1. ITV Report

Numbers attending cervical screening hits lowest level in twelve years

Credit: PA

The number of women attending cervical screening in Wales has hit its lowest level in twelve years.

Figures show a drop in attendance across all Welsh health boards, with the biggest decline coming from women aged between 25 - 29.

Uptake is now at 76.1%, having declined from 77.0% last year.

I'm disappointed to see cervical screening attendance in Wales has declined once again and has dropped across every age group.
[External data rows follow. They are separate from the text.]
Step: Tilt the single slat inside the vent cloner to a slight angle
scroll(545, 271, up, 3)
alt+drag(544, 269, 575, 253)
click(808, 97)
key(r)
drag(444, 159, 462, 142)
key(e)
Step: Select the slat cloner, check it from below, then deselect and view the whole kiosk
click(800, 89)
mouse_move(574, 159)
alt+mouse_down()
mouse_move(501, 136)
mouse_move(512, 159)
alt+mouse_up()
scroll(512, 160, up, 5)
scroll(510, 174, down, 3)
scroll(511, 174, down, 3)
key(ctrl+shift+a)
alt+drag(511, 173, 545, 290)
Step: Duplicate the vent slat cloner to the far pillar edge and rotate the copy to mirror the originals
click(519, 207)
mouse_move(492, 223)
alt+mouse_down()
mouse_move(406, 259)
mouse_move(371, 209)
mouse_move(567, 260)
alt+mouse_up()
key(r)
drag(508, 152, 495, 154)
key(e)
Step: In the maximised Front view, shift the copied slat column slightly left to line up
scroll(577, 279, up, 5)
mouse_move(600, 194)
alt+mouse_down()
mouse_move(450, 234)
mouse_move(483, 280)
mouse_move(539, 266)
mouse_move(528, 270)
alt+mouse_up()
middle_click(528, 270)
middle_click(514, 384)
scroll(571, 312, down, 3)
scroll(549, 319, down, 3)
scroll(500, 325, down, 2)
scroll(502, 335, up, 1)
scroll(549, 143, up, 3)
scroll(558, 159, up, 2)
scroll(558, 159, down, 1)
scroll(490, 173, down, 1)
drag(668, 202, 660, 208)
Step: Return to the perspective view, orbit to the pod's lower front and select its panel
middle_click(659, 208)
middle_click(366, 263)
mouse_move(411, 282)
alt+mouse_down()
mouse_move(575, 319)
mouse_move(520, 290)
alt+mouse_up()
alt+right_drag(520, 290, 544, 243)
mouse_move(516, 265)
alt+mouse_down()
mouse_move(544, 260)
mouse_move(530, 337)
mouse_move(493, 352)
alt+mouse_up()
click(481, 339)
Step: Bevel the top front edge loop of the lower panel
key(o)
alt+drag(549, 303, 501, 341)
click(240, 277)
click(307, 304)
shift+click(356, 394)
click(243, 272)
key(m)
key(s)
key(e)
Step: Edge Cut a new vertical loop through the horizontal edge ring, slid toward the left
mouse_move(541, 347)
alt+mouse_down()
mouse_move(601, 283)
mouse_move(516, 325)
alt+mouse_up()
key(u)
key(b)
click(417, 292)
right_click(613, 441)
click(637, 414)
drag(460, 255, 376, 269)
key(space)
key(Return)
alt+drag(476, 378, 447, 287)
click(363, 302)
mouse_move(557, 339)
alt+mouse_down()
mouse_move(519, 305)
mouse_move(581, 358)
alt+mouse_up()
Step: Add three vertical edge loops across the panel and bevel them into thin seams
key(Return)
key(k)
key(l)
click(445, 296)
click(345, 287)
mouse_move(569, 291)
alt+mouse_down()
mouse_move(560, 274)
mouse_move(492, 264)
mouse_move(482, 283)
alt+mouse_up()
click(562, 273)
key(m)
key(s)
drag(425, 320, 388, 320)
It is now at the lowest level in 12 years. If we don't act now, we will sadly see more cervical cancer diagnoses and families losing loved ones to the disease.

Cervical screening protects against 75% of all cervical cancers from developing so it is a really important test and a huge concern that attendance continues to fall.

We know there are many reasons why women don't attend including physical, cultural, social and literary barriers.

– Robert Music, Chief Executive of Jo's Cervical Cancer Trust
  • What is a cervical smear test?

A cervical screen test is a method of detecting abnormal cells on the cervix. The cervix is the entrance to the womb from the vagina.

Detecting and removing abnormal cervical cells can prevent cervical cancer.

Most women's test results show that everything is normal, but for around 1 in 20 women the test shows some abnormal changes in the cells of the cervix.

According to the NHS, most of these changes won't lead to cervical cancer and the cells may go back to normal on their own.

But in some cases, the abnormal cells need to be removed so they can't become cancerous.